If it must be done using the opengl API (as the original question required), the solution is to render to a texture, create a mipmap of the texture, and read in the 1x1 texture. 如果必须使用opengl API（需要原始问题）来完成，解决方案是渲染到纹理，创建纹理的mipmap，并读入1x1纹理。 You have to set the filtering right (bilinear is appropriate, I think), but it should get close to the right answer, modulo precision error. 你必须设置正确的过滤（双线性是合适的，我认为），但它应该接近正确的答案，模数精度错误。

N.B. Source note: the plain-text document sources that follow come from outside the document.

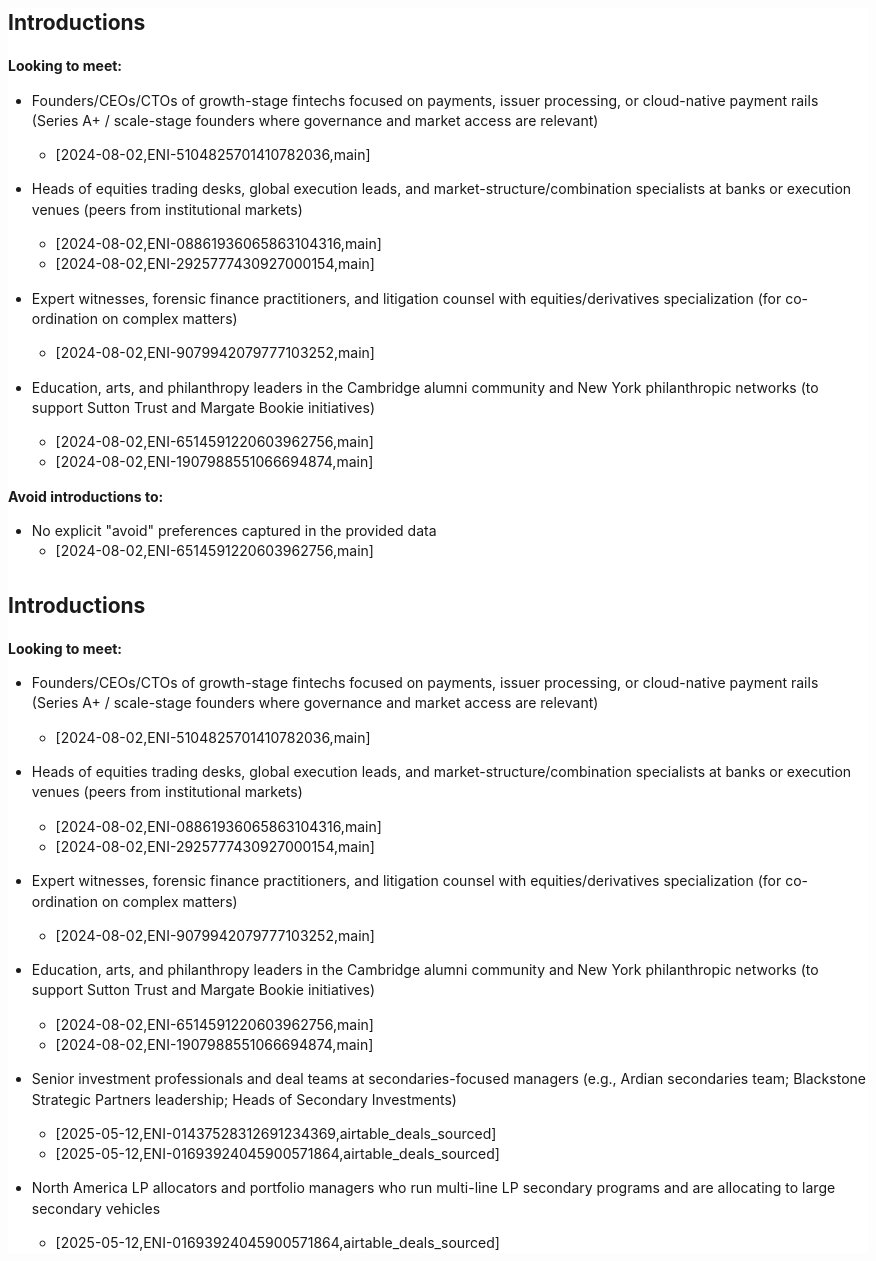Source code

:
## Introductions
**Looking to meet:**
- Founders/CEOs/CTOs of growth-stage fintechs focused on payments, issuer processing, or cloud-native payment rails (Series A+ / scale-stage founders where governance and market access are relevant)
  - [2024-08-02,ENI-5104825701410782036,main]

- Heads of equities trading desks, global execution leads, and market-structure/combination specialists at banks or execution venues (peers from institutional markets)
  - [2024-08-02,ENI-08861936065863104316,main]
  - [2024-08-02,ENI-2925777430927000154,main]

- Expert witnesses, forensic finance practitioners, and litigation counsel with equities/derivatives specialization (for co-ordination on complex matters)
  - [2024-08-02,ENI-9079942079777103252,main]

- Education, arts, and philanthropy leaders in the Cambridge alumni community and New York philanthropic networks (to support Sutton Trust and Margate Bookie initiatives)
  - [2024-08-02,ENI-6514591220603962756,main]
  - [2024-08-02,ENI-1907988551066694874,main]

**Avoid introductions to:**
- No explicit "avoid" preferences captured in the provided data
  - [2024-08-02,ENI-6514591220603962756,main]

## Introductions
**Looking to meet:**
- Founders/CEOs/CTOs of growth-stage fintechs focused on payments, issuer processing, or cloud-native payment rails (Series A+ / scale-stage founders where governance and market access are relevant)
  - [2024-08-02,ENI-5104825701410782036,main]

- Heads of equities trading desks, global execution leads, and market-structure/combination specialists at banks or execution venues (peers from institutional markets)
  - [2024-08-02,ENI-08861936065863104316,main]
  - [2024-08-02,ENI-2925777430927000154,main]

- Expert witnesses, forensic finance practitioners, and litigation counsel with equities/derivatives specialization (for co-ordination on complex matters)
  - [2024-08-02,ENI-9079942079777103252,main]

- Education, arts, and philanthropy leaders in the Cambridge alumni community and New York philanthropic networks (to support Sutton Trust and Margate Bookie initiatives)
  - [2024-08-02,ENI-6514591220603962756,main]
  - [2024-08-02,ENI-1907988551066694874,main]

- Senior investment professionals and deal teams at secondaries-focused managers (e.g., Ardian secondaries team; Blackstone Strategic Partners leadership; Heads of Secondary Investments)
  - [2025-05-12,ENI-01437528312691234369,airtable_deals_sourced]
  - [2025-05-12,ENI-01693924045900571864,airtable_deals_sourced]

- North America LP allocators and portfolio managers who run multi-line LP secondary programs and are allocating to large secondary vehicles
  - [2025-05-12,ENI-01693924045900571864,airtable_deals_sourced]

My gut tells me to attempt your implementation in OpenCL. 我的直觉告诉我尝试在OpenCL中实现。 You can optimize for your image size and graphics hardware by breaking up the images into bespoke chunks of data that are then summed in parallel. 您可以通过将图像分解为定制的数据块然后并行求和来优化图像大小和图形硬件。 Could be very fast indeed. 可能非常快。

Fragment shaders are great for convolutions but that result is usually written to the gl_FragColor so it makes sense. 片段着色器非常适合卷积，但结果通常写入gl_FragColor，因此它是有意义的。 Ultimately you will have to loop over every pixel in the texture and sum the result which is then read back in the main program. 最终，您必须遍历纹理中的每个像素并对结果求和，然后在主程序中读回。 Generating image statistics perhaps not what the fragment shader was designed for and its not clear that a major performance gain is to be had since its not guaranteed a particular buffer is located in GPU memory. 生成图像统计信息可能不是片段着色器的设计目的，并且不清楚是否要获得主要的性能增益，因为它不能保证特定的缓冲区位于GPU内存中。

It sounds like you may be applying this algorithm to a real-time motion detection scenario, or some other automated feature detection application. 听起来您可能正在将此算法应用于实时运动检测场景或其他一些自动功能检测应用程序。 It may be faster to compute some statistics from a sample of pixels rather than the entire image and then build a machine learning classifier. 从像素样本而不是整个图像计算一些统计数据然后构建机器学习分类器可能更快。

Best of luck to you in any case! 无论如何，祝你好运！

It doesn't need CUDA if you like to stick to GLSL. 如果你想坚持使用GLSL，它不需要CUDA。 Like in the CUDA solution mentioned here, it can be done in a fragment shader staight forward. 就像在这里提到的CUDA解决方案一样，它可以在片段着色器中向前进行。 However, you need about log(resolution) draw calls. 但是，您需要关于日志（分辨率）绘制调用。 Just set up a shader that takes 2x2 pixel samples from the original image, and output the average sum of those. 只需设置一个着色器，从原始图像中获取2x2像素样本，然后输出它们的平均总和。 The result is an image with half resolution in both axes. 结果是两个轴都具有半分辨率的图像。 Repeat that until the image is 1x1 px. 重复此操作直到图像为1x1像素。 Some considerations: Use GL_FLOAT luminance textures if avaliable, to get an more precise sum. 一些注意事项：如果可用，请使用GL_FLOAT亮度纹理，以获得更精确的总和。 Use glViewport to quarter the rendering area in each stage. 使用glViewport在每个阶段对渲染区域进行四分之一。 The result then ends up in the top left pixel of your framebuffer. 然后结果会出现在帧缓冲区的左上角像素中。